I will ask this: who is measuring productivity in a state-centred economy but the very bureaucrats whose productivity is to be measured? The distortion of a state-heavy economy is itself enough to produce the mirage of a productive economy. But do we always benefit from what they produce: endless regulations, constantly multiplying layers of administration, bottomless pits of entitlements and unlimited interference in the private sector? So many French economic claims are dodgy but the boast that the French are productive is an example of a self-deception repeated so often that many people have come to believe it, including some British politicians who ought to know better.
Here is the sniff test: If the French are so magnificently productive, why are they exporting capital and delocalising industrial production? Why are foreign investors putting their money elsewhere? Why have more jobs been created in Yorkshire than in France in the past five years? Who is rushing to exploit this alleged productivity? Why are 66 per cent of Germans aged 55-64 in work, compared to only 47 per cent of the French? If the French are so productive, why have they managed to produce only 0.3 per cent per cent growth in GDP over the past
seven years? Why has inward investment in France fallen 77 per cent to the lowest level in 27 years, according to the United Nations ($5.7 billion in 2013, vs. $53 billion in the supposedly less productive UK)?
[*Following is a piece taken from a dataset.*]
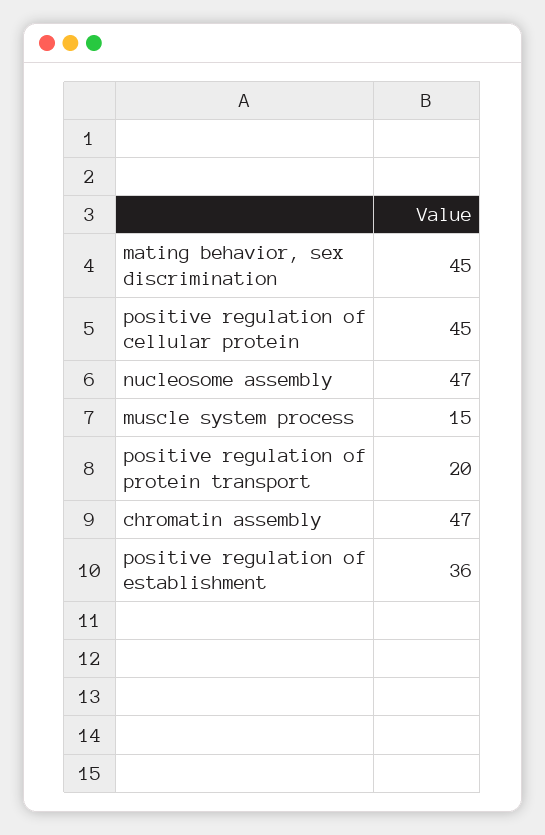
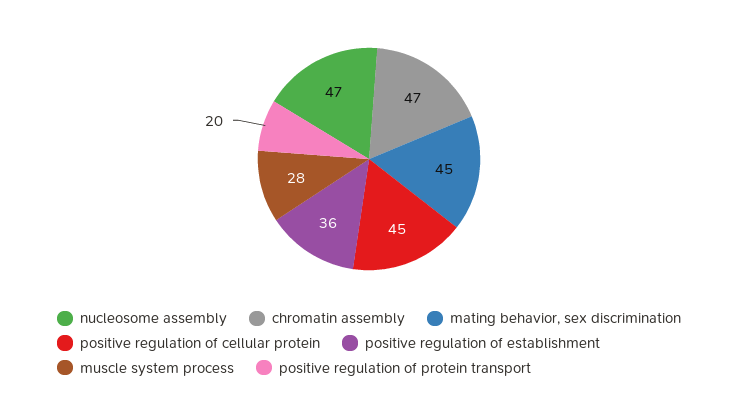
muscle system process: 15 -> 28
Perhaps the long lines at the cash registers in French supermarkets (because they cannot afford to hire more workers), produce more productivity per cashier employed, but the statistics do not measure the time wasted by frustrated customers waiting to pay.
PRODUIT INTÉRIEUR BRUT
Grossly manipulated domestic product
The French love to boast that they have a higher gross domestic product than Britain but this is a claim that should be taken avec des pincettes (literally with tweezers, or as we would say, with a grain of salt). The French belief in this obviously ridiculous metric evidences the poor quality of much of the Gallic economic discourse. The two economies are very similar in size and therefore which one is the biggest can be largely a matter of the exchange rate chosen to compare them. But the real flaw is that in France, 54 per cent of GDP is represented by state expenditure and of that, 50 per cent is represented by taxes and social charges. The state can literally employ workers to dig ditches and fill them in again (and does, by all accounts), and this counts as GDP. In the UK, government spending represents just over 40 per cent of GDP. Hence, the claim that France has a higher GDP than the UK, even discounting exchange rates, relies on France collecting higher taxes and social charges, which it then cheerfully counts as GDP. The inflated GDP figure plays into another set of misleading claims relating to productivité (productivity).